Old school auditing

with the new JSONB stuff


{ "name": "Felix Kunde" , "email": "felix-kunde@gmx.de"}

Slides: http://slides.com/fxku/pgmemento_foss4gna16



Hi!

I'm Felix.

I'm from Berlin.

Working at a university.

Mining on traffic sensor data.


Fell in love with PostGIS 5yrs ago.

Used it for 3d city models.

Missed versioning.

Did it myself.

Voilà.


Who got me here?



Motivation

Related projects

Implementation

Initial Idea:

Version control for 3D city models

Version control inside the DBMS


Linear

Hierarchical


(Lohse 2007)

Linear versioning usecases

A link to the past


http://interaktiv.morgenpost.de/berlins-neue-skyline/

Hierarchical versioning

City planning scenarios



http://www.hamburg.de/sehenswuerdigkeiten/4520674/neue-koehlbrandbruecke/

3D City Database


  • Open source project to store CityGML-based city models in PostGIS (github.com/3dcitydb)



Existent solution for 3DCityDB


  • Version control of a proprietary DBMS

  • Linear versioning with timestamps

  • Working in different "workspaces" (hierachical versioning)
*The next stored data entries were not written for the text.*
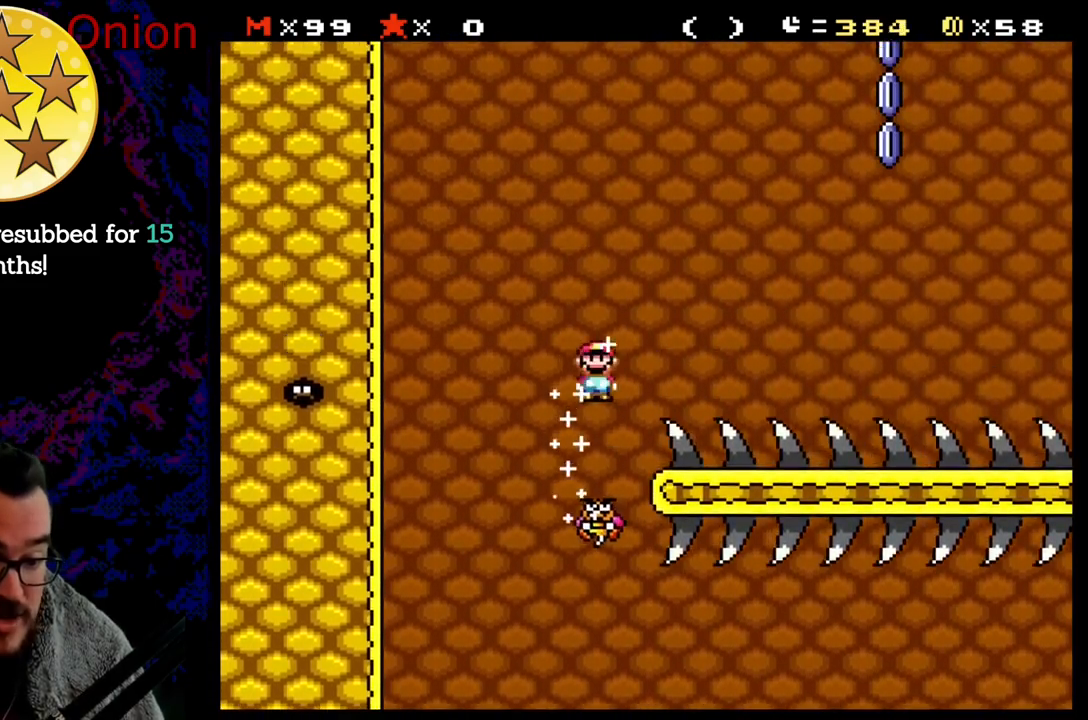
{"buttons": ["A", "X", "DPAD_DOWN"], "events": [[33, "DPAD_LEFT", "up"], [83, "DPAD_RIGHT", "down"], [500, "DPAD_DOWN", "down"], [500, "DPAD_RIGHT", "up"]]}
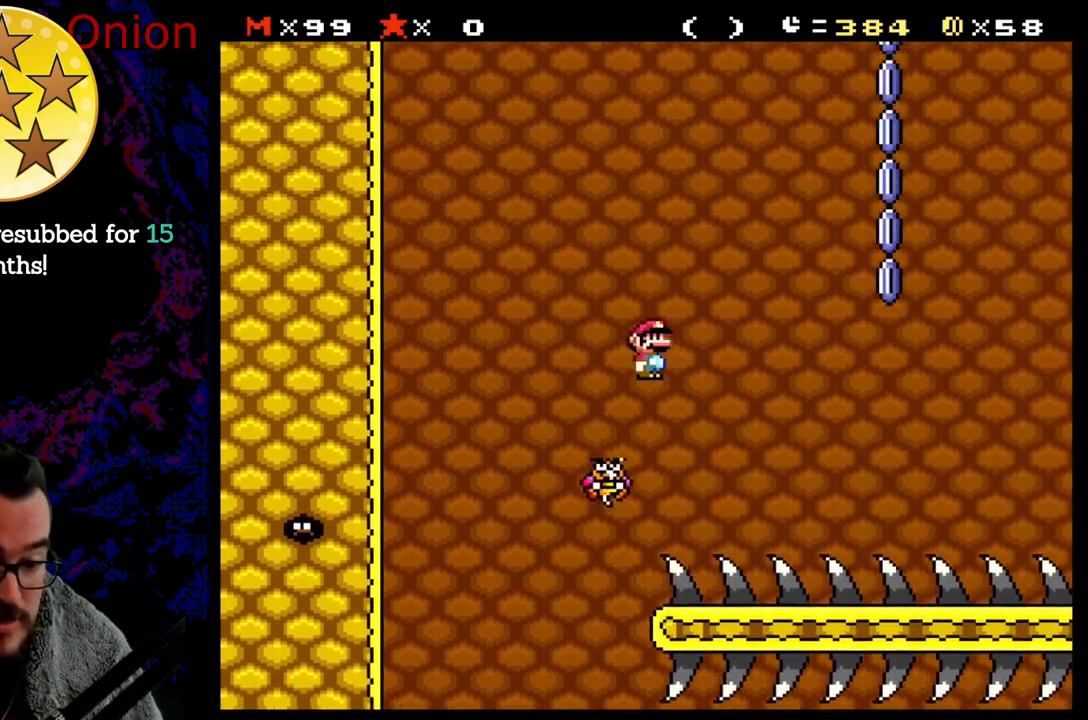
{"buttons": ["A", "X"], "events": [[17, "DPAD_DOWN", "up"], [17, "DPAD_LEFT", "down"], [217, "DPAD_LEFT", "up"], [267, "DPAD_RIGHT", "down"], [433, "DPAD_RIGHT", "up"]]}
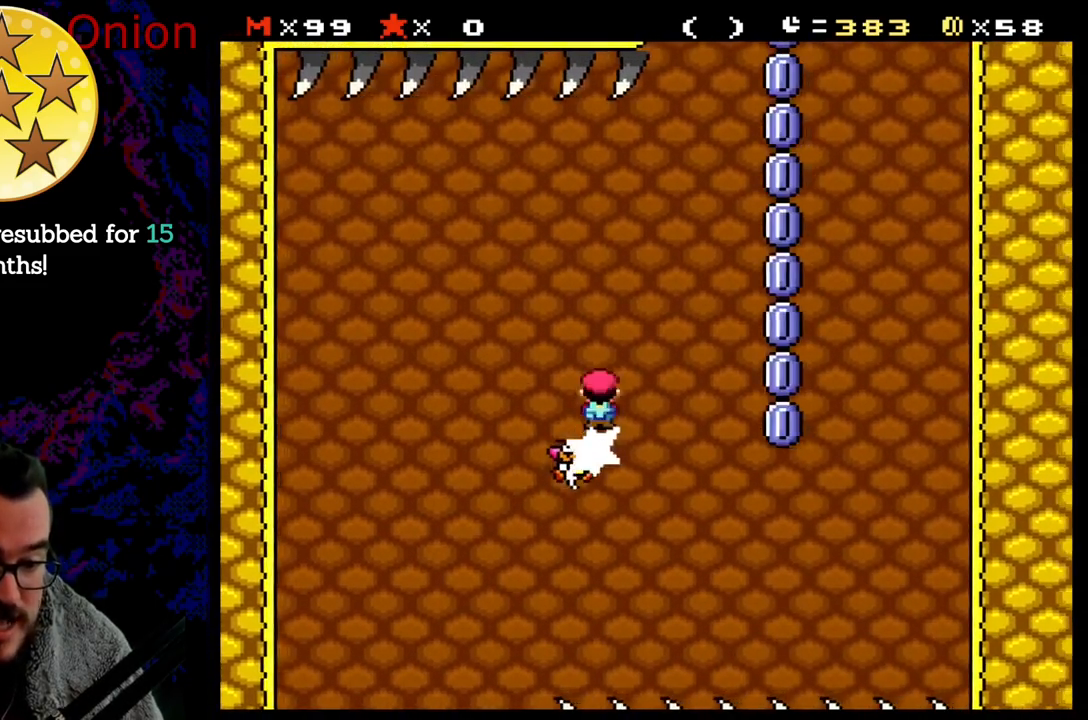
{"buttons": ["A", "X"], "events": [[67, "DPAD_RIGHT", "down"], [267, "DPAD_RIGHT", "up"], [283, "DPAD_LEFT", "down"], [450, "DPAD_LEFT", "up"]]}
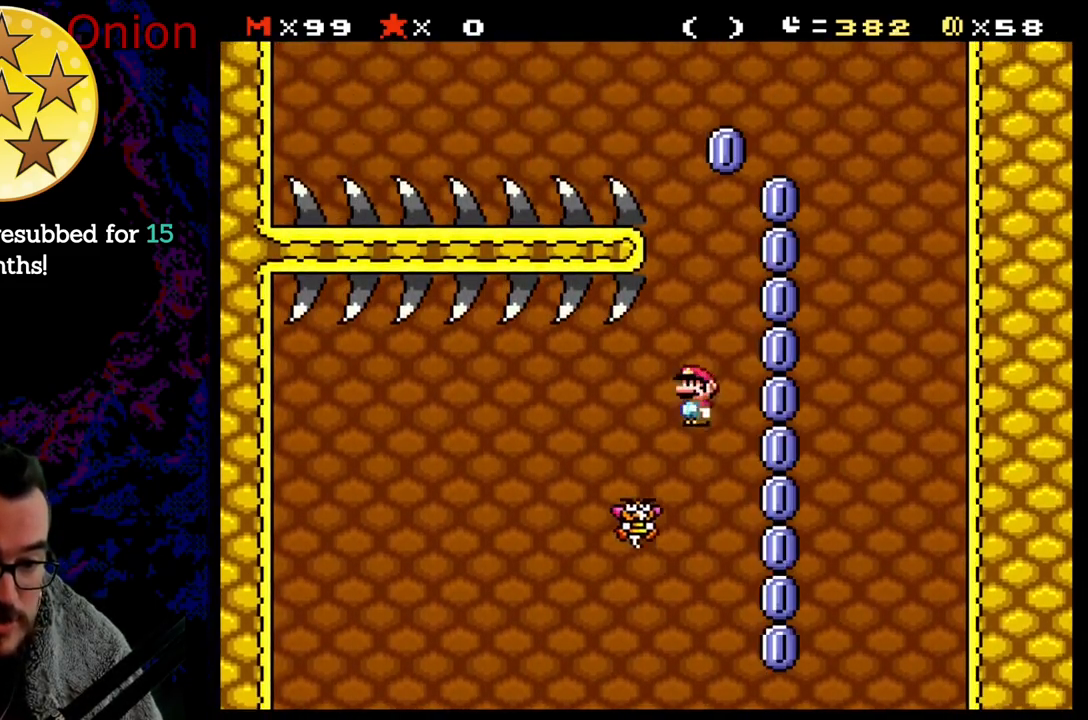
{"buttons": ["A", "X", "DPAD_RIGHT"], "events": [[67, "DPAD_RIGHT", "down"], [233, "DPAD_RIGHT", "up"], [317, "DPAD_LEFT", "down"], [433, "DPAD_LEFT", "up"], [483, "DPAD_RIGHT", "down"]]}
  • Merging of workspaces is possible

  • Great in theory, but working not so well in the field ...


Conclusion


  • Clear separation between production and archive state

  • Logs should be easy to access and editable

  • Performance of queries shall not decrease


How to do it?


  • Use triggers to catch change events

  • Do something with the OLD version

  • Provide queryable versions for each row

  • Going back to a previous DB state would be nice


Everything in one place


  • Create a validity range for each row

  • OLD and NEW together in one table

  • Versioning is easy, but tables get messy

  • Include time condition for each query

  • How to delete logs?

QGIS DB Manager Versioning works like this



Everything in another place


  • Putting OLD into another table or schema

  • Validity range for each row in history table

  • Include time condition only for versioning queries

  • Dynamic time travel through views

  • How to delete logs?


Some examples for history tables



tablelog by Andreas Scherbaum

temporal_tables extension by Vlad Arkhipov

Tardis approach by Magnus Hagander

table_version extension by Jeremy Palmer


Generic auditing


Why have a history table for each audited table,

when you can just have one?


OLD can be converted into into a semi-structured data type:

RECORD, hstore, JSON, JSONB?

Don't need to care for DDL changes!

 

Craig Ringer does this with audit trigger 91plus (hstore)

And pgMemento does it as well.


Oh nice, but ...


  • Versioning gets more complicated then

  • Querying these logs is different (API changes)

  • Querying relational history tables is probably faster

  • DDL changes could be managed by event triggers

Disk space


(C) virualcitySYSTEMS 2016


Geometry, rasters and BLOBs


  • Logging complex objects even when they have not changed?

  • Calculate delta between OLD and NEW

  • Log only changed columns (need comparison)

  • Creating deltas produces unstructured logs

  • These could be handled nicely with hstore, JONSB etc.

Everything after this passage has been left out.